Intrigado por el origen de la magulladura, pero apremiado por la hora de entrada al trabajo, me apliqué apresuradamente una crema analgésica y salí pitando de casa. Con el ajetreo, primero del tren y después de la oficina (para ser lunes la jornada había comenzado fuertecilla), me olvidé completamente del cardenal... Hasta que al volver a casa me di un fuerte golpe en la espinilla lastimada al tropezar con el estribo del tren.

Maldije la maldita casualidad que había hecho que me diera dos golpes justo en el mismo sitio, pero al fin y al cabo, peor hubiera sido, me dije, fastidiarme las dos piernas. Además el cardenal no me dolía más que antes, con lo cual casi me di por contento.

Pasaron varias semanas y tanto el dolor como el hematoma acabaron desapareciendo, mientras la feroz rutina devoraba mi vida. Yo ya había olvidado el peculiar incidente, cuando una tarde comenzó a dolerme la muñeca de un modo terrible. Era domingo y yo estaba viendo tranquilamente una película en la televisión, con lo cual ni siquiera me quedaba el recurso de pensar que se hubiera tratado de una mala postura en la cama.

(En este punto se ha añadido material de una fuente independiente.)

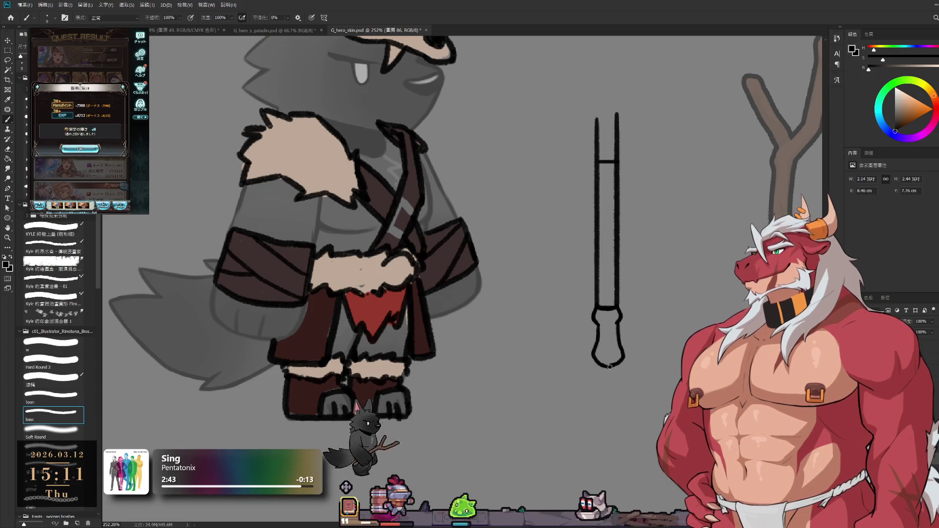
scroll(611, 365, down, 3)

Recurrí de nuevo a la pomada analgésica, pero esta vez el dolor era demasiado fuerte y ni siquiera las pastillas que tomé a continuación consiguieron aplacarlo. Varias horas más tarde, en vista de que la muñeca me dolía cada vez más, decidí acudir al médico de urgencias. El ambulatorio estaba cerca de casa, apenas a diez minutos andando, por lo que resolví ir a pie. Entonces empezaron los problemas. Había llovidotodo el día y el suelo se encontraba encharcado. No había previsto esta circunstancia, y llevaba un calzado de suela lisa bastante inadecuado, así que ocurrió lo que tenía que ocurrir. Al saltar para evitar un charco resbalé y me caí cuan largo era en mitad de la calle. Más corrido que una mona y con el orgullo doliéndome más que cualquier otra parte del cuerpo —por fortuna apenas hubo espectadores del humillante tropiezo— volví a mi casa para cambiarme de ropa, ya que la que llevaba puesta había quedado bastante malparada... Y de zapatos, por supuesto, ya que la muñeca me dolíacada vez más y no podía eludir una visita al médico.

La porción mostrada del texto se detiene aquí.